Já a comunidade internacional se limita a pedir por um cessar-fogo, com alguns países e a ONU a solicitarem também a retirada das tropas ruandesas do leste do Congo.

O Conselho dos Direitos Humanos das Nações Unidas aprovou na semana passada por unanimidade uma resolução que condena veementemente o apoio militar e logístico de Ruanda ao grupo rebelde M23, que segue causando vítimas civis, deslocamentos, abusos sexuais, execuções sumárias, raptos, desaparecimentos forçados e ataques contra defensores de direitos humanos, jornalistas e outros membros da sociedade civil além de outros tipos de violações a população do país. A ONU assinala que mais de 500 mil pessoas fugiram das suas casas desde o início de janeiro e este número se soma aos mais de 6,4 milhões que já estavam deslocados no país.

O Conselho estabeleceu a criação urgente de uma Missão de Apuração de Fatos para investigar violações graves do direito internacional no Congo e ainda uma comissão de inquérito independente para continuar o trabalho realizado pela missão de apuração.
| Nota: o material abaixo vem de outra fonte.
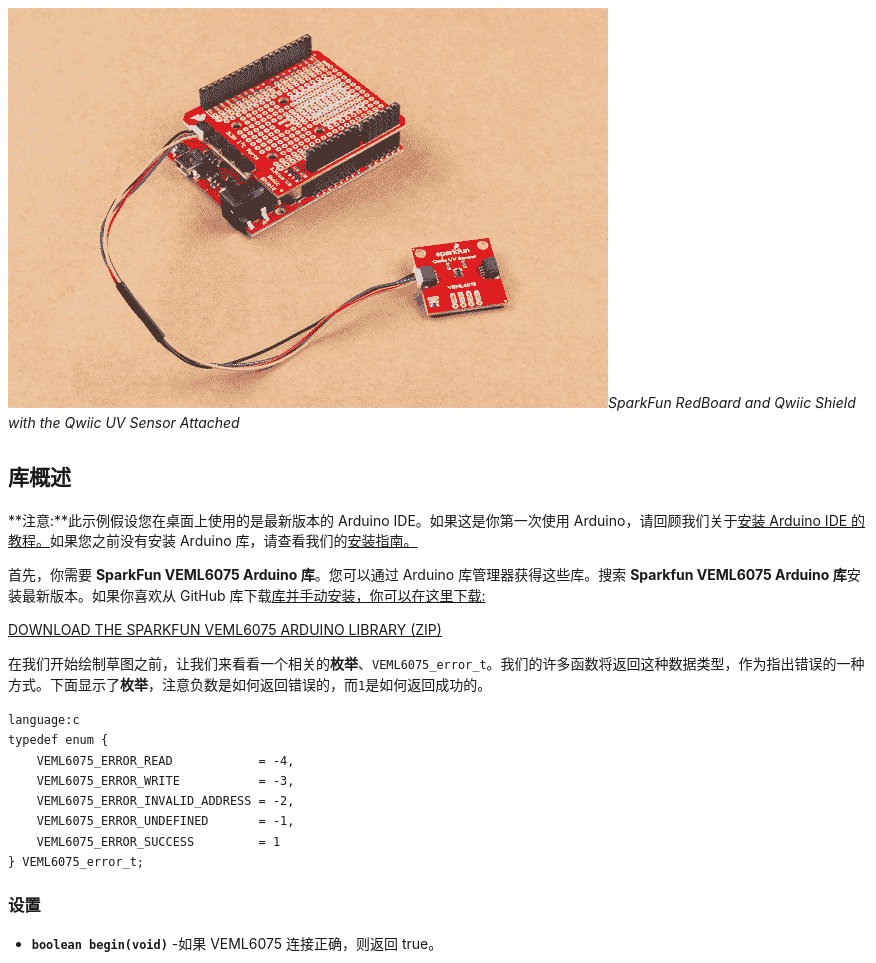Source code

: [![Connected Qwiic Shield](img/c68bdb0c2ccbcf4e00ae90f63aa12386.png)](https://cdn.sparkfun.com/assets/learn_tutorials/8/3/8/SparkFun_UV_Light_Sensor_Breakout_-_VEML6075__Qwiic__Hookup_Guide-03.jpg)*SparkFun RedBoard and Qwiic Shield with the Qwiic UV Sensor Attached*

## 库概述

**注意:**此示例假设您在桌面上使用的是最新版本的 Arduino IDE。如果这是你第一次使用 Arduino，请回顾我们关于[安装 Arduino IDE 的教程。](https://learn.sparkfun.com/tutorials/installing-arduino-ide)如果您之前没有安装 Arduino 库，请查看我们的[安装指南。](https://learn.sparkfun.com/tutorials/installing-an-arduino-library)

首先，你需要 **SparkFun VEML6075 Arduino 库**。您可以通过 Arduino 库管理器获得这些库。搜索 **Sparkfun VEML6075 Arduino 库**安装最新版本。如果你喜欢从 GitHub 库下载[库并手动安装，你可以在这里下载:](https://github.com/sparkfun/SparkFun_VEML6075_Arduino_Library)

[DOWNLOAD THE SPARKFUN VEML6075 ARDUINO LIBRARY (ZIP)](https://github.com/sparkfun/SparkFun_VEML6075_Arduino_Library/archive/master.zip)

在我们开始绘制草图之前，让我们来看看一个相关的**枚举**、`VEML6075_error_t`。我们的许多函数将返回这种数据类型，作为指出错误的一种方式。下面显示了**枚举**，注意负数是如何返回错误的，而`1`是如何返回成功的。

```
language:c
typedef enum {
    VEML6075_ERROR_READ            = -4,
    VEML6075_ERROR_WRITE           = -3,
    VEML6075_ERROR_INVALID_ADDRESS = -2,
    VEML6075_ERROR_UNDEFINED       = -1,
    VEML6075_ERROR_SUCCESS         = 1
} VEML6075_error_t; 
```

### 设置

*   **`boolean begin(void)`** -如果 VEML6075 连接正确，则返回 true。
O Alto Comissário de Direitos Humanos da ONU, Volker Türk, indicou recentemente que o risco de escalada da violência em toda a sub-região africana nunca foi tão elevado e considerou que, se nada for feito, o pior virá, não só para os habitantes do leste do Congo, mas para além das fronteiras.

No passado, já foram impostas várias sanções contra os líderes do M23 e dois oficiais ruandeses envolvidos na guerrilha no Congo, como o congelamento de bens e a proibição de viajar, no entanto altos funcionários ruandeses nunca foram sancionados.

Desde 1998, o leste do Congo está mergulhado num conflito alimentado por milícias rebeldes e pelo exército, apesar da presença da Missão de Estabilização da ONU do Congo (Monusco).